Dr. Gao earned his Ph.D. in Aerospace and Mechanical Engineering from the University of Notre Dame (2018–2023), where he focused on scientific deep learning for forward and inverse modeling of spatiotemporal physics. He also holds a Master’s degree in Mechanical Engineering & Materials Science from Washington University in St. Louis (2016–2018), with research on numerical simulations of jet impingement and rotor blade effects. His academic journey began with a Bachelor’s degree in Mechanical Engineering from Shanghai University of Electric Power (2012–2016).

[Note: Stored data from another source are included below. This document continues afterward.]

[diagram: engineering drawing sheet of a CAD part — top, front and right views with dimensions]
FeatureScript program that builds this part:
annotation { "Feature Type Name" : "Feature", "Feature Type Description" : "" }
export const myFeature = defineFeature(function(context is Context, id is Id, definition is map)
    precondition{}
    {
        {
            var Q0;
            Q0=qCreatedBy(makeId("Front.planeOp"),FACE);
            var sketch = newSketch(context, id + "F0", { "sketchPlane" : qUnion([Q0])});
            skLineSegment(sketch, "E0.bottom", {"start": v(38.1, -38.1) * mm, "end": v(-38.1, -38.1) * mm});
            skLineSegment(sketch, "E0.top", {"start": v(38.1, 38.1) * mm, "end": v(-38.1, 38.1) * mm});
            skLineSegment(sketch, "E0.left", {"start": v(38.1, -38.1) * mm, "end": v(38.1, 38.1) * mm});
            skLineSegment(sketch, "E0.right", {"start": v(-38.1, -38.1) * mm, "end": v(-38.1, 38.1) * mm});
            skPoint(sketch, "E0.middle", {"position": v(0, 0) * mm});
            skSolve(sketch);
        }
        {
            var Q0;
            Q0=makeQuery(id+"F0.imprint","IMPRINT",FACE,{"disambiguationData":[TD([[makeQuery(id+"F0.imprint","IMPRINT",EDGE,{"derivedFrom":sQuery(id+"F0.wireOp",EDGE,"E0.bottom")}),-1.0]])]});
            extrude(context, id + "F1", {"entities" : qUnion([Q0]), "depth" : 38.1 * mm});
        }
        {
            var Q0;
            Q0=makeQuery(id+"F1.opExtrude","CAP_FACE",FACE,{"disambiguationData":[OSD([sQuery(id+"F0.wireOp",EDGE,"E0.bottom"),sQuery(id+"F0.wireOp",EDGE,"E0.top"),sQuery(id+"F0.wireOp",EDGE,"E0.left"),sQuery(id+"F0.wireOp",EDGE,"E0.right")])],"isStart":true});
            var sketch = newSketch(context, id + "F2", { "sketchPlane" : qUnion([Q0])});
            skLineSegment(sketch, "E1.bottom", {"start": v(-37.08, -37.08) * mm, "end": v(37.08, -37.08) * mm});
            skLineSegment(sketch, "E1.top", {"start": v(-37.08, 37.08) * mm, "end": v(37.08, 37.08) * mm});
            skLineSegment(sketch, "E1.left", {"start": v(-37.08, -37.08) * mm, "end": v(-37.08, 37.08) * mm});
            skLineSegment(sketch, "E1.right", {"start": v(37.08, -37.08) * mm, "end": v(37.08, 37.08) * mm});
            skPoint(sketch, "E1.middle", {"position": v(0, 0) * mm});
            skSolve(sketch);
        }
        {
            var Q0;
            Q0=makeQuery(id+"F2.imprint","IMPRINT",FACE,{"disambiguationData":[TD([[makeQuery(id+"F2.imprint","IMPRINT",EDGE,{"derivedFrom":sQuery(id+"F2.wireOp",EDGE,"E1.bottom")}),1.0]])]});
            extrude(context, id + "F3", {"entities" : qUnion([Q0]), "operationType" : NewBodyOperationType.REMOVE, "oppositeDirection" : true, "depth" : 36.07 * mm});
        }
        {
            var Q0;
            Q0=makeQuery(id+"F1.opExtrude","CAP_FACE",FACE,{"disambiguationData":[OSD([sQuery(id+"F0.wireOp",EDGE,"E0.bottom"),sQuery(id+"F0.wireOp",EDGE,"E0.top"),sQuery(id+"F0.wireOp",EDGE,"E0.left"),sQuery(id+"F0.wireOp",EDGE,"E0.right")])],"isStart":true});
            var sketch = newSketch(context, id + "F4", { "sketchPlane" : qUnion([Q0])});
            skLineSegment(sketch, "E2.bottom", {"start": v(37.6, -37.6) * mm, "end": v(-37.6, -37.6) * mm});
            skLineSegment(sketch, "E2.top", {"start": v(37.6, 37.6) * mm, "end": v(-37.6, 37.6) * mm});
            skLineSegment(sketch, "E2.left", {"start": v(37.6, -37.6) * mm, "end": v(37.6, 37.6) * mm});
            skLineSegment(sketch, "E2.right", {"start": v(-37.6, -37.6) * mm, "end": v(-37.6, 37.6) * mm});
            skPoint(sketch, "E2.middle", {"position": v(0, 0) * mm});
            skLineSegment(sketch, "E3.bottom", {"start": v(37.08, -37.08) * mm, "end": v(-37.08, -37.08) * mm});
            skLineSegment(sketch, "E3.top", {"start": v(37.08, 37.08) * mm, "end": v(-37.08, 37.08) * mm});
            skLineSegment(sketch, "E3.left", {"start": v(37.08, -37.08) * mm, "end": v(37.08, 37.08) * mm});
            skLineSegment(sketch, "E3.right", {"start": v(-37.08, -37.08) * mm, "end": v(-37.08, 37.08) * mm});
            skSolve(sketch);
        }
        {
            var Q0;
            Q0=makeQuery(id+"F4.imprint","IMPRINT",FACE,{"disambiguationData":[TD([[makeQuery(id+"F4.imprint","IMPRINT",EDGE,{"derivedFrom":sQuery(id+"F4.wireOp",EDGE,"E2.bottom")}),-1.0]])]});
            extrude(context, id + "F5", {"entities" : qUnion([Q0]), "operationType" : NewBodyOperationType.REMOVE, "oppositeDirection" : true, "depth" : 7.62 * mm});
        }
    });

Professional Experience đź’Ľ

Dr. Gao is currently a Postdoctoral & Teaching Fellow at Harvard University (2023–present), where he continues his research in deep learning-driven physics simulations while mentoring students. Previously, he served as a Research & Teaching Assistant at the University of Notre Dame (2018–2023) and Washington University in St. Louis (2016–2018). Additionally, he gained industry experience as a Research Intern at Google Research (2022), where he worked on advanced AI-driven physics simulations.

Research Interests 🌍

Dr. Gao’s research revolves around the integration of deep learning techniques with physics-based modeling, particularly in solving partial differential equations (PDEs), turbulence modeling, generative models, and reduced-order modeling. He has developed novel physics-informed neural networks (PINNs), Bayesian generative models, and machine-learning frameworks for high-dimensional complex systems. His work is widely applicable in computational fluid dynamics (CFD), climate modeling, aerodynamics, and engineering simulations.

Awards & Honors 🏆

Dr. Gao has been recognized for his outstanding contributions to computational mechanics and machine learning applications in physics. His publications in top-tier journals, including Nature Communications, and prestigious machine learning conferences such as NeurIPS, ICML, and ICLR, reflect his impact in the field. He has also received competitive research opportunities, including a Google Research internship, showcasing his industry relevance.

Top Noted Publications 📚

Surrogate modeling for fluid flows based on physics-constrained deep learning without simulation data
L. Sun, H. Gao, S. Pan, J.-X. Wang – 916 citations – Computer Methods in Applied Mechanics and Engineering, 2020

PhyGeoNet: Physics-informed geometry-adaptive convolutional neural networks for solving parameterized steady-state PDEs on irregular domain
H. Gao, L. Sun, J.-X. Wang – 567 citations – Journal of Computational Physics, 2021

Physics-informed graph neural Galerkin networks: A unified framework for solving PDE-governed forward and inverse problems
H. Gao, M. J. Zahr, J.-X. Wang – 240 citations – Computer Methods in Applied Mechanics and Engineering, 2022

Super-resolution and denoising of fluid flow using physics-informed convolutional neural networks without high-resolution labels
H. Gao, L. Sun, J.-X. Wang – 214 citations – Physics of Fluids, 2021

Predicting physics in mesh-reduced space with temporal attention
X. Han, H. Gao, T. Pfaff, J.-X. Wang, L.-P. Liu – 106 citations – ICLR, 2022

Conclusion

Dr. Han Gao is a highly promising researcher with a strong publication record, interdisciplinary expertise, and experience at prestigious institutions. His contributions to scientific deep learning and computational mechanics make him a strong contender for the Best Researcher Award. To further solidify his case, he could focus on gaining more individual recognitions, expanding his leadership roles, and demonstrating the real-world impact of his research.